Every once in awhile, a product comes along that can’t be destroyed. No matter how poorly its marketed or what kind of scandal arises, nothing can reduce the public’s desire for it.
Ohio State football, the John Cooper years. Tylenol, the tampering years. And now we have The Kewpee Hamburger, the covid years. After last Wednesday night, I’m convinced The Kewpee is invincible. Relatives in town, they all wanted Kewpees. Who could blame them? I’ve waited in those drive thru lines for almost an hour. I’ve stood inside at the back of those lines with 25 people in front of me. So I’m playing this smart. I’m going to phone in my order and just walk in, go to the front of the line, pay for it and walk out.
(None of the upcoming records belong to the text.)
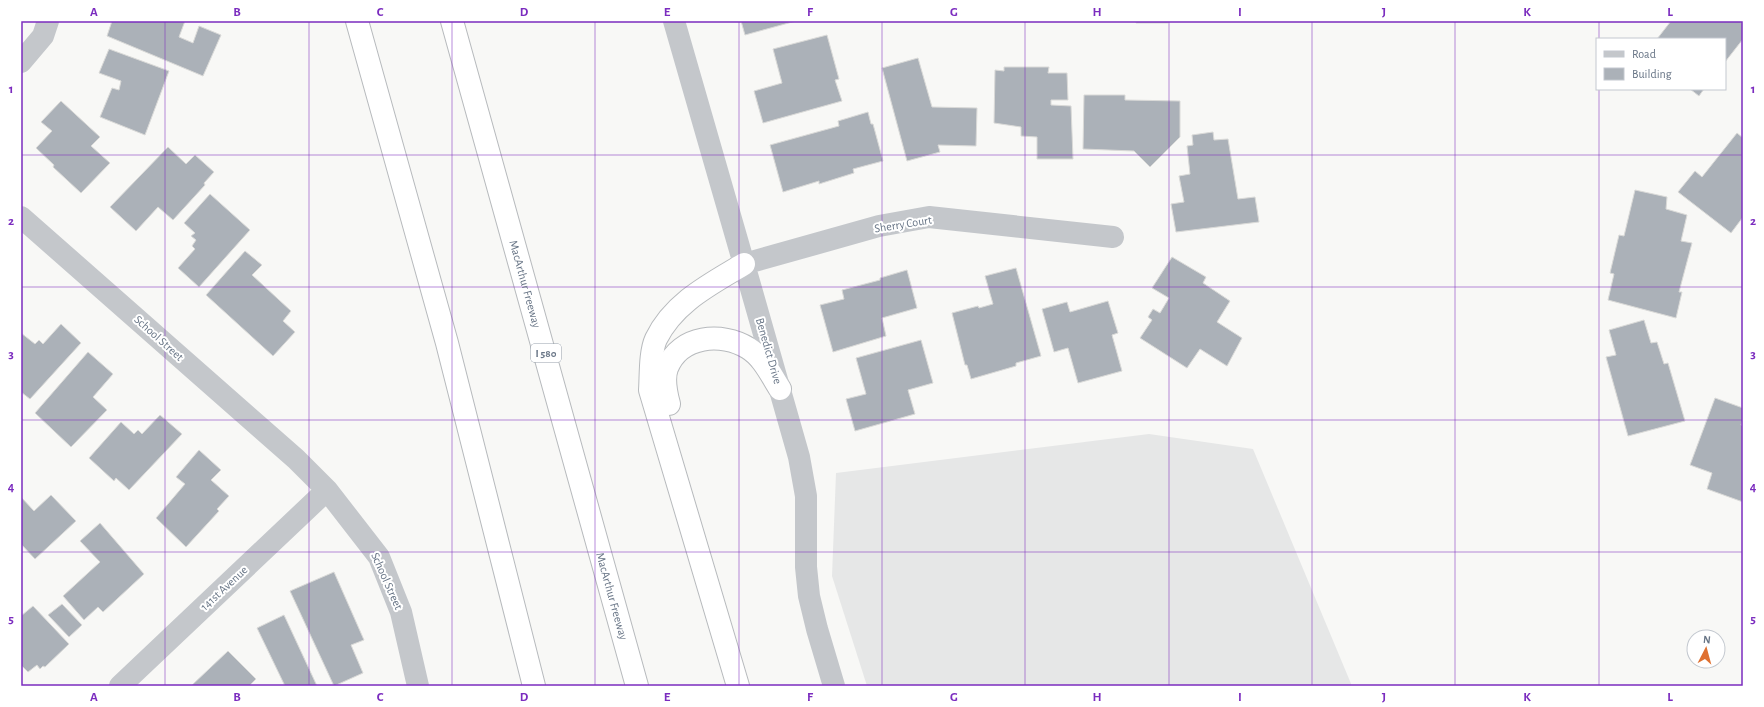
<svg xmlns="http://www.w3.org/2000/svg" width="1764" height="707" viewBox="0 0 1764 707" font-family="'Alegreya Sans',sans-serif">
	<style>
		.built { fill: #e6e7e7 }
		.building { fill: #abb1b8; stroke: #dadad8 }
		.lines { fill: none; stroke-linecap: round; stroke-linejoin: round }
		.motorway-casing { stroke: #b7babd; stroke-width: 24 }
		.minor { stroke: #c4c7cb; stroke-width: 22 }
		.tertiary { stroke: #c4c7cb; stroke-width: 22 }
		.motorway { stroke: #fff; stroke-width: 22 }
		.grid { fill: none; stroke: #7b2cbf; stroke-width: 1; stroke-opacity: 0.55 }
		.labels { text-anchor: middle; stroke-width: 4; stroke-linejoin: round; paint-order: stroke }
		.shield { fill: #fff; stroke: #959eaa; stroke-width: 1 }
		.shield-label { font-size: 11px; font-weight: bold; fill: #687586 }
		.street-label { font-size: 12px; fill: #687586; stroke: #fff }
		.neatline { fill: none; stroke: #7b2cbf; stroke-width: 1.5 }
		.grid-label { font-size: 13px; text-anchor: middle; font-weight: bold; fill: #7b2cbf }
	</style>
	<rect width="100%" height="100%" fill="#f8f8f6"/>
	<path class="built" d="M1149 434 1253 449 1352 686H867L832 576 836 473Z"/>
	<path class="building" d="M112 21H185L179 37 193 43 199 26 221 35 203 76 107 36Z
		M741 21H796L745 35Z
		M1136 21H1168V23H1136Z
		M1671 21H1739L1743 24V39L1725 62V39H1657Z
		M827 35 839 79 835 80 842 101 763 123 754 91 782 83 773 49Z
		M109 49 169 71 145 135 100 117 112 88 119 90 121 81 99 73Z
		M918 58 932 107 977 108 976 146 938 145 940 152 907 161 882 68Z
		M1004 67H1049L1048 73H1067L1068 100H1051V105L1071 106 1073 159H1037V137L1021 136V127L994 123 995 70 1004 71Z
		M1690 89H1704L1699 96Z
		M1084 95H1125V100L1180 101V137L1150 167 1134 151 1083 149Z
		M61 101 100 137 91 146 110 163 81 193 53 167 54 165 36 148 52 131 41 122Z
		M868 112 871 124H873L883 161 853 169 854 173 819 184V181L783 192 770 145 839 126 838 121Z
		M1213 132 1214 140 1228 139 1238 199 1255 197 1259 222 1176 232 1171 204 1184 202 1179 176 1190 174 1187 146 1193 145 1192 135Z
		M1737 133 1743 138V217L1731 233 1678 192 1695 171 1702 177Z
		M168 147 186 164 195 155 214 172 204 183 205 185 173 220 158 207 136 231 110 207Z
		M1635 190 1667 197 1666 209 1687 215 1681 241 1692 243 1679 292H1682L1676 318 1608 300 1614 274 1610 273 1619 235 1624 236Z
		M210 194 250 230 199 287 178 268 195 249 192 246 196 240 191 236 195 233 184 223Z
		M245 251 262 265 252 275 291 311 283 321 295 332 273 356 206 295Z
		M1172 257 1206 277 1203 283 1230 301 1217 322 1242 338 1227 366 1200 349 1187 368 1140 338 1152 320 1148 317 1153 309 1160 313 1169 298 1152 288Z
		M1016 268 1041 356 1016 363V366L971 379 967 365H965L952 313 978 306 979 308 993 304 985 276Z
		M907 270 917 308 882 318 886 336 833 352 820 305 844 299 842 290 880 280V278Z
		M1108 301 1118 333 1112 335 1122 371 1078 383 1068 348 1054 352 1042 309 1067 302 1070 312Z
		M1644 320 1651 343 1657 342 1664 364 1668 363 1685 421 1628 436 1606 357 1616 355 1609 330Z
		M61 324 81 343 30 399 21 392V333L35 344 39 340 43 344Z
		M921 340 933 383 908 390 915 414 855 431 846 399 866 394 856 358Z
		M88 352 113 374 93 397 107 410 71 447 35 413Z
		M1715 398 1743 408V419L1741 425 1743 426V502L1707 489 1712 473 1690 465Z
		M160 415 182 434 129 490 116 478 114 481 89 458 121 422 134 434 138 430 142 434Z
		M199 450 221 470 211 480 229 496 217 509 219 511 186 547 156 518 185 484 176 477Z
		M51 495 76 521 35 559 21 544V497L34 511Z
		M100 523 144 574 103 612 98 607 84 620 63 596 100 562 80 541Z
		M334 572 364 640 351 645 363 673 334 686 290 591Z
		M62 604 82 625 69 637 48 615Z
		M33 606 69 644 45 667 43 666 40 669 37 665 28 672 21 665V616Z
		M284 615 317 686H285L257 628Z
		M228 651 256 679 249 686H191Z"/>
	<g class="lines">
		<defs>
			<g id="motorway">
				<path d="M357 21 447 343 534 686"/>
				<path id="s1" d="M452 21 637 686"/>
				<path d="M669 404C666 393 663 379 667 368 680 335 722 332 748 348 763 357 771 375 780 389"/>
				<path d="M738 686 650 390C651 375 650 352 656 339 674 302 711 284 744 264"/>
			</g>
		</defs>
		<use href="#motorway" class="motorway-casing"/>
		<path class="minor" d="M21 62 43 36 48 21
			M21 217 296 459 327 490 379 557 401 612 418 686
			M120 686 327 490
			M834 686 817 629 809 596 806 567V496L799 457 744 264 879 226 929 217 1113 237"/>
		<path class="tertiary" d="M674 21 744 264"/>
		<use href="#motorway" class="motorway"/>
	</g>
	<path class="grid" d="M165 21V686M309 21V686M452 21V686M595 21V686M739 21V686M882 21V686M1025 21V686M1169 21V686M1312 21V686M1455 21V686M1599 21V39M1599 89V686M21 155H1743M21 287H1743M21 420H1743M21 552H1743"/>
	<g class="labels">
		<rect class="shield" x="531" y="344" width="30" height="18" rx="3"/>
		<g class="shield-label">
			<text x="546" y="357">I 580</text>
		</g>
		<g class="street-label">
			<text transform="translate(903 224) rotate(-9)" y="4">Sherry Court</text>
			<text dy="4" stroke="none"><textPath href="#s1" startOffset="273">MacArthur Freeway</textPath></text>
			<text transform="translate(159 338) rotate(42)" y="4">School Street</text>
			<text transform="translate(769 351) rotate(74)" y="4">Benedict Drive</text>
			<text transform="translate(387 581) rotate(66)" y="4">School Street</text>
			<text transform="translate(224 588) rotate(-43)" y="4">141st Avenue</text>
			<text dy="4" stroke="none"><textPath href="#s1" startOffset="597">MacArthur Freeway</textPath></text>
		</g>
	</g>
	<rect width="1764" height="707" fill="none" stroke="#ffffff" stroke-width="44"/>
	<rect x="1596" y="38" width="130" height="52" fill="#ffffff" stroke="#c3c8cf"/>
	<rect x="1604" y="51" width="20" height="6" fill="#c4c7cb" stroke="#c3c8cf"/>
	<text x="1632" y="58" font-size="12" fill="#687586">Road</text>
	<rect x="1604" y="68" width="20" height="12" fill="#abb1b8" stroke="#c3c8cf"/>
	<text x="1632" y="78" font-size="12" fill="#687586">Building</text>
	<g transform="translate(1706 649) rotate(6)"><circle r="19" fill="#ffffff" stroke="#c3c8cf"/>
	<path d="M0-3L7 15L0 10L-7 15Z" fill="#df7030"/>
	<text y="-6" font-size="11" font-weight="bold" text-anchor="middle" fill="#687586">N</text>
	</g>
	<rect x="22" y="22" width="1720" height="663" class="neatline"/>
	<g class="grid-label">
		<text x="94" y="16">A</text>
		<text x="237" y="16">B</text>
		<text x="380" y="16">C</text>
		<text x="524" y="16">D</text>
		<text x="667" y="16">E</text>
		<text x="810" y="16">F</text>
		<text x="954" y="16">G</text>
		<text x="1097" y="16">H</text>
		<text x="1240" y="16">I</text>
		<text x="1384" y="16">J</text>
		<text x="1527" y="16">K</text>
		<text x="1670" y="16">L</text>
		<text x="11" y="93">1</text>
		<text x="1753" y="93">1</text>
		<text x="11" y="225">2</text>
		<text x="1753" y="225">2</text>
		<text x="11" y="358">3</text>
		<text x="1753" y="358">3</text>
		<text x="11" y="491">4</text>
		<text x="1753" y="491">4</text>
		<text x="11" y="623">5</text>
		<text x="1753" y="623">5</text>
		<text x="94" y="701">A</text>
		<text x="237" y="701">B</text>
		<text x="380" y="701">C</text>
		<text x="524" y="701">D</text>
		<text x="667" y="701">E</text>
		<text x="810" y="701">F</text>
		<text x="954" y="701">G</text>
		<text x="1097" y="701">H</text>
		<text x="1240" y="701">I</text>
		<text x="1384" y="701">J</text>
		<text x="1527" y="701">K</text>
		<text x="1670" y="701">L</text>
	</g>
</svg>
So I call in the order. 20 minutes on hold. Repeat. 20 minutes on hold. When the Kewpee person comes back on the line, I ask for my order to be ready in 45 minutes. I figure I’ll give em plenty of time. I’m a nice guy that way. I’m told my order will be ready in an hour and 15 minutes. OK, an hour and 15 minutes it will be. I walk in the door an hour and 14 minutes later filled with the excitement that comes from knowing I will be walking out before any of these 20 some customers in line. Oops. Spoke too soon. They seem to have misplaced my order. What are my options? Storming out in a huff? Verbally roughing up the cashier, like it’s her fault? Probably because my son was with me, I keep my rudeness to myself and my mouth shut. In 5 minutes or less, my order was ready. No harm. No foul.
As I walk to my car with that sackful of gold, I looked at the drive thru line snaked all the way back to Cable Road. Those poor people were willing to sacrifice at least an hour of their Wednesday before Thanksgiving evening for what an alien watching from the sky could only conclude was some sort of cure for cancer. And it hit me. I’m holding something that can’t be destroyed. Kewpee hamburgers. As long as they don’t change how they make ‘em, they have a product people who are not starving and who have many other food choices, will wait an hour or more to get. There are several places to buy a hamburger within a five-minute drive. Chicken sandwiches too. Subs, seafood. You name it. Nope. Not when we want a Kewpee.
As a pretend expert on all subjects, I could offer the Kewpee owners the solution to their long lines. But stop for a second and consider the people I would be offering these ideas to are the creators and caretakers of the Kewpee! Pretty sure they’ve come up with all the solutions I could offer.
My zero years of fast-food experience qualify me to place my car at the back of their drive thru line, pick out something good on the radio and wait my turn.
Oh if those aliens only knew what they were missing!
Tim Missler is a resident of Elida who knows a good hamburger when he eats one.